腸が、美と健康に大きく関係していることをご存知ですか? 意外かもしれませんが、腸は、単なる消化器官ではなく"第二の脳"とも言われるほど重要な臓器。実にさまざまな働きをしているのです。

「人が誕生するとき、まず最初に作られるのは脳ではなく、腸。腸が"第二の脳"と言われる大きな理由はそこ。さまざまな情報を受け取る神経細胞が張り巡らされ、脳から独立して働くことができる唯一の臓器なんです」と、理化学研究所で腸内細菌を研究する辨野義己先生。

「腸は、消化・吸収を担う小腸と、便を作る大腸から成っています。小腸には細菌やウイルスから身体を守る免疫機能が備わっていますが、大腸は、仕組みが複雑ではないため重要視されてきませんでした。ただ、近年になり大腸の働きが健康に大きな影響を及ぼしていることがわかってきました」

美と健康のためには"腸内細菌"に注目を。

女性のガンの死因の1位が大腸ガンであることも、無視できない事実。

「大腸ガンのほか、大腸ポリープ、潰瘍性(かいようせい)大腸炎、過敏性腸症候群など、大腸は、人間の身体の中でとりわけ病気が多い臓器。それは"腸内細菌"が大腸に影響を与えるからなんです。しかも糖尿病、乳ガンといった病気にも、大腸の腸内細菌が関係しているとも言われています」

健康のカギを握っているのは、600~1000兆個あるとも言われる腸内細菌だったのです。しかもそれは、肌や体型にも関係しているのだそう。

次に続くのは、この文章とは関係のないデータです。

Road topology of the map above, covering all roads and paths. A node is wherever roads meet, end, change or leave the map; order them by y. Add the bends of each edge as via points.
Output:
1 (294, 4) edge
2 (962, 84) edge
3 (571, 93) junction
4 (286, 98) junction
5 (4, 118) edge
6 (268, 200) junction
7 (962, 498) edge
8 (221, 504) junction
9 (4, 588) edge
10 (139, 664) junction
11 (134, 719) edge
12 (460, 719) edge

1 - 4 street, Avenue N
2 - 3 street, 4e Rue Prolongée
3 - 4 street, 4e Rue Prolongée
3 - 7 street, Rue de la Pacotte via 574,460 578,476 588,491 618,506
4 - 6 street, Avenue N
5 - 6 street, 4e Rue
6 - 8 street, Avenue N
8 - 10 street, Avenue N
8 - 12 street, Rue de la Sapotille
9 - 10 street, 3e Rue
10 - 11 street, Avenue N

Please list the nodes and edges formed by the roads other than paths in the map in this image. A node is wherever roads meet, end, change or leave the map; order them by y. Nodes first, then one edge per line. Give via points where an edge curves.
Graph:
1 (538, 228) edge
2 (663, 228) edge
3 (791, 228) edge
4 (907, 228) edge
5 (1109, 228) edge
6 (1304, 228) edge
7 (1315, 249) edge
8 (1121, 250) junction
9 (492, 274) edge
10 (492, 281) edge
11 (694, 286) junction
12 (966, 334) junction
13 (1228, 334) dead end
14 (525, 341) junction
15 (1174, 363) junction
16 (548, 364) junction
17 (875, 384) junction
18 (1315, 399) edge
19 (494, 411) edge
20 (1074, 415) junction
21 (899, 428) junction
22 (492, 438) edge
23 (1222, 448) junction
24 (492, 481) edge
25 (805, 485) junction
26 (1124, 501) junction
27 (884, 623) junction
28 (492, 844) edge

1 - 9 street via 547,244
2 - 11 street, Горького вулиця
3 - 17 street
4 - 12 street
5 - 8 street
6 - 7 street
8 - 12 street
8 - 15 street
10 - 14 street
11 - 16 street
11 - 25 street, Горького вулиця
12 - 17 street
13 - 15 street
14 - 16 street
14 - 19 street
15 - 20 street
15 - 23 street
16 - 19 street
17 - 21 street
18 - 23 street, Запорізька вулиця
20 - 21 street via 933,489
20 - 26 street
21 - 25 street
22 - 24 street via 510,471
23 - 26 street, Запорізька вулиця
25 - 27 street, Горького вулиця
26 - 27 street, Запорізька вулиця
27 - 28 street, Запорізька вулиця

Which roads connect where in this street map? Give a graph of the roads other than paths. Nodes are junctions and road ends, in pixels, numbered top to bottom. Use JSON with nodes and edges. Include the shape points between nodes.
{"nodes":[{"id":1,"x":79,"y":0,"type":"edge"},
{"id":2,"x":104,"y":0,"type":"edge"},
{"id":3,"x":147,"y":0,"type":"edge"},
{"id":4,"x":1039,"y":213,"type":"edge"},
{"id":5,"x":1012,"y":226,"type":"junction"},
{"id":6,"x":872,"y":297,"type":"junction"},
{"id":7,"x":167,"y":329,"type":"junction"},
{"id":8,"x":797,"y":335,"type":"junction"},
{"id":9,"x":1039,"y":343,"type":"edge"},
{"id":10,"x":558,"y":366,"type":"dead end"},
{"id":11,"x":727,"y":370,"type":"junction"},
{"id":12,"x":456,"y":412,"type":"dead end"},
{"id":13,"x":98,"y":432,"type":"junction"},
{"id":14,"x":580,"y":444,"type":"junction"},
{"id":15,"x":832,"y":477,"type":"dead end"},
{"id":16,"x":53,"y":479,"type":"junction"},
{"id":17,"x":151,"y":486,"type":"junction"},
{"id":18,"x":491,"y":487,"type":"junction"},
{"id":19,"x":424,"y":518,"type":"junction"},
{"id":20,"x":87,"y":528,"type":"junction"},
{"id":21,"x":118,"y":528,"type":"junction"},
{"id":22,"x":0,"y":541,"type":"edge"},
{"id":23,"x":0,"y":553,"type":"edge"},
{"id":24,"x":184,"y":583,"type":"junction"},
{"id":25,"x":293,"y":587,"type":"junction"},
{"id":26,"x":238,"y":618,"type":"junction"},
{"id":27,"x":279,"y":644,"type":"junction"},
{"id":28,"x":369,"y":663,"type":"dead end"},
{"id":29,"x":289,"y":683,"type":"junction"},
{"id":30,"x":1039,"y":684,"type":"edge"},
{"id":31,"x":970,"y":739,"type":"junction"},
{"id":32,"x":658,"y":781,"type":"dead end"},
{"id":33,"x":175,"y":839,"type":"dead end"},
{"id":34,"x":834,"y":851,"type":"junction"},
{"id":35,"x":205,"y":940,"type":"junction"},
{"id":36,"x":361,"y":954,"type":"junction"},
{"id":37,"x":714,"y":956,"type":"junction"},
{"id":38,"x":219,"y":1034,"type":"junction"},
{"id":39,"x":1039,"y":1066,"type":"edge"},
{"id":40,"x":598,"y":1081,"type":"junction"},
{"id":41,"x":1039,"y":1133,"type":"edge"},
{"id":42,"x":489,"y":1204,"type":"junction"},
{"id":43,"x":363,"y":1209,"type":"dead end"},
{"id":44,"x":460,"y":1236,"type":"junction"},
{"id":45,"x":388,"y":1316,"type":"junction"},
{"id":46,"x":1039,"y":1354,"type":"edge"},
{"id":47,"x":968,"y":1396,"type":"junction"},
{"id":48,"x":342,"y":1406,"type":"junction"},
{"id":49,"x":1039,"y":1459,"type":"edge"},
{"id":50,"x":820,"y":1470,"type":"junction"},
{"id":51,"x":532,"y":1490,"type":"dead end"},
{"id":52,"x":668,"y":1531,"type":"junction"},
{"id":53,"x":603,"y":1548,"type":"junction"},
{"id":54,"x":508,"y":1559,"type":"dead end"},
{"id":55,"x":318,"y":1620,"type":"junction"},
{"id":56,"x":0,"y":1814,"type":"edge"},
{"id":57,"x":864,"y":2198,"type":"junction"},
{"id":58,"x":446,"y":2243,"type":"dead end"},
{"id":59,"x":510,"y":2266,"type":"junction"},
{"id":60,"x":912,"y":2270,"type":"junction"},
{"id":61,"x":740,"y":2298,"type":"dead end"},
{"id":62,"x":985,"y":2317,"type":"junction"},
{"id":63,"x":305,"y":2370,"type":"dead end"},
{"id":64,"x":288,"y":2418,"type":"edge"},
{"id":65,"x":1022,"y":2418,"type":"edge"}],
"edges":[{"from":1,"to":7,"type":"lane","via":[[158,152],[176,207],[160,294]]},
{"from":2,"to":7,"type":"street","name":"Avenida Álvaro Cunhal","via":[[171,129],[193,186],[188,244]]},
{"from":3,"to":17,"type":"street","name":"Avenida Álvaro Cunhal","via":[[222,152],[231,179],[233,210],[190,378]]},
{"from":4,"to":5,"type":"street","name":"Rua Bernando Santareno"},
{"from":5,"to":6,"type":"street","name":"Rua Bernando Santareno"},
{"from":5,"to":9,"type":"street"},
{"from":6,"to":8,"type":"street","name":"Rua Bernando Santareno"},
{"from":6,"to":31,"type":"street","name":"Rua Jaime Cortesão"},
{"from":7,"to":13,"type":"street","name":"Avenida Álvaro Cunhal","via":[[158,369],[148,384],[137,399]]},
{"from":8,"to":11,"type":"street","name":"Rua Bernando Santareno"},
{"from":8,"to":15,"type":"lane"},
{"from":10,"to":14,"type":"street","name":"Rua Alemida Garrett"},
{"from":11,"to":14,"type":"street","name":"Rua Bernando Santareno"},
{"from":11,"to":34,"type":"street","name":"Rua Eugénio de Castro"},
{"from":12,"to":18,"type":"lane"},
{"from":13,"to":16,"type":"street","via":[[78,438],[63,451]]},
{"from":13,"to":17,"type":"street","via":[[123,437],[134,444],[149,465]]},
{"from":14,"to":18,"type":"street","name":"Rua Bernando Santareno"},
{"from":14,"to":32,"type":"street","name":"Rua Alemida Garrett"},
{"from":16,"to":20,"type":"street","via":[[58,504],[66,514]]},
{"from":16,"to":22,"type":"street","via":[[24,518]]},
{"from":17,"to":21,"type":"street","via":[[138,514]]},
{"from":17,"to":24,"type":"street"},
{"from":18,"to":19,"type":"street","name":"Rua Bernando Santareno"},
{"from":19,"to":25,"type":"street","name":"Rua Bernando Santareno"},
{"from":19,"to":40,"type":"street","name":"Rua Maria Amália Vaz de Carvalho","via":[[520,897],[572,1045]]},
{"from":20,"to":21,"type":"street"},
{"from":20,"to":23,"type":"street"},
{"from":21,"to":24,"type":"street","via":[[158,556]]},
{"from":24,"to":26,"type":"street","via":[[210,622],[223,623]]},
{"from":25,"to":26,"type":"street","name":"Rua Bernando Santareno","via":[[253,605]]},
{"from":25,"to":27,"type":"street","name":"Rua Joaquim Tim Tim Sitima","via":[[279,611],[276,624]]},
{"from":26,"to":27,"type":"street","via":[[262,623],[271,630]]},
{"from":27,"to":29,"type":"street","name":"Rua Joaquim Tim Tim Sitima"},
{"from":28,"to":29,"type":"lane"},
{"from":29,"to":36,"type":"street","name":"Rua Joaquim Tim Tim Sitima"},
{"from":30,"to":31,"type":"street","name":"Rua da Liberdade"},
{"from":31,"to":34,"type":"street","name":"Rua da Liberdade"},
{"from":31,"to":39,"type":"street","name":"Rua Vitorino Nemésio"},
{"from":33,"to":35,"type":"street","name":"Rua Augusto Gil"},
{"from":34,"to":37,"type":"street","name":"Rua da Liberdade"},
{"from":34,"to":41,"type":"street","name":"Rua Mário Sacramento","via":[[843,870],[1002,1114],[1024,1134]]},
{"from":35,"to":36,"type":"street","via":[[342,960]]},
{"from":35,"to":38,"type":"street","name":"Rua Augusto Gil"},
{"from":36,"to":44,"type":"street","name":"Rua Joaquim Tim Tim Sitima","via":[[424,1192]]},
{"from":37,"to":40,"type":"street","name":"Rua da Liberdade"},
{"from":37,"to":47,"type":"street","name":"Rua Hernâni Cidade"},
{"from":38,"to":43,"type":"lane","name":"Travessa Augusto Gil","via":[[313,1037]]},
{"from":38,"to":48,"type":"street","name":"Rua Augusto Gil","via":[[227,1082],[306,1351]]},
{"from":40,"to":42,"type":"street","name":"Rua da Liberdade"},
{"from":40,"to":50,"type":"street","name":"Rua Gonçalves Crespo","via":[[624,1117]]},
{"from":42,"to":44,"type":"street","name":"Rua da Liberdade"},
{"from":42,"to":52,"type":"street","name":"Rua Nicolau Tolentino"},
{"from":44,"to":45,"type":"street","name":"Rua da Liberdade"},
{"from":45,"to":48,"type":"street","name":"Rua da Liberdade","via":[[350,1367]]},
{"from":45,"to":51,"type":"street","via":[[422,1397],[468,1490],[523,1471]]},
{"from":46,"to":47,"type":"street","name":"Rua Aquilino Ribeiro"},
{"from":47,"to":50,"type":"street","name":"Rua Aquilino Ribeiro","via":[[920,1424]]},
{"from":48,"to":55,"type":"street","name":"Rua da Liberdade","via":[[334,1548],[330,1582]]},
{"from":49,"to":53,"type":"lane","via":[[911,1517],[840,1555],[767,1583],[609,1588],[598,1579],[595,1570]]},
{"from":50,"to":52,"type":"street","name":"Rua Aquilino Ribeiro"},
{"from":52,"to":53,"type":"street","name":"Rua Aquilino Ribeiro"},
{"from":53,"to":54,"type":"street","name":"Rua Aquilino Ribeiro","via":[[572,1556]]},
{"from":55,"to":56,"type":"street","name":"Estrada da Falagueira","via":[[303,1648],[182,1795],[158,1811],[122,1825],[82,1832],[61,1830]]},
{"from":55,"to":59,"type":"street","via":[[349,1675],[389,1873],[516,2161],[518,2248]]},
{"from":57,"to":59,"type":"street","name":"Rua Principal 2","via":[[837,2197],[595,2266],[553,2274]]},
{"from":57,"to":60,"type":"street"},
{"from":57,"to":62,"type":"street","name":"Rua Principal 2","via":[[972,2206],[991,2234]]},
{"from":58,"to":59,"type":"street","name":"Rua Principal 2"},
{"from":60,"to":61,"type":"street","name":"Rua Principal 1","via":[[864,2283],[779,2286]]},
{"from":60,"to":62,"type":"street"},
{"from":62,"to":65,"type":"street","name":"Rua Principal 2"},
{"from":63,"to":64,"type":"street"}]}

「便秘で肌あれになるのは、腸内細菌の、いわゆる"悪玉菌"が増えるから。それによって発生した有害物質が肌に影響を与えているのです。また、肥満は腸内細菌の種類に要因があると言われているんですよ」

 そう聞くと悪影響ばかりだと思われそうですが、腸内細菌には、ビフィズス菌に代表される"善玉菌"も存在。美肌作りに欠かせない栄養素も作り出しているのです。つまり、健康で若々しく輝けるかどうかは、腸内細菌のバランス次第。上手くコントロールすることが、"真の抗老化(アンチエイジング)"につながるのです。

(1)免疫細胞の約7割は、腸管に集中。多くの有害な細菌やウイルスを、腸で撃退して体内に吸収させないようにしています。

(2)精神を安定させる作用があり、ハッピーホルモンと言われるセロトニン。実は脳が作り出すセロトニンはほんのわずか。約90%は腸が作っています。

(3)腸には独自の神経細胞ネットワークがあり、消化吸収、排便などの働きは独自の判断で行なっています。

(4)人が誕生するとき、最初に作られるのは脳ではなく、腸。それだけ重要であるということ。

(5)健康を左右する腸内細菌がすんでいるのは、主に大腸。大腸は小腸に比べて酸素が少ないため、細菌にとっては快適な環境なのです。腸内細菌のすみかである大腸は病気の発生源になりやすいのです。大腸ケアが病気予防のカギに。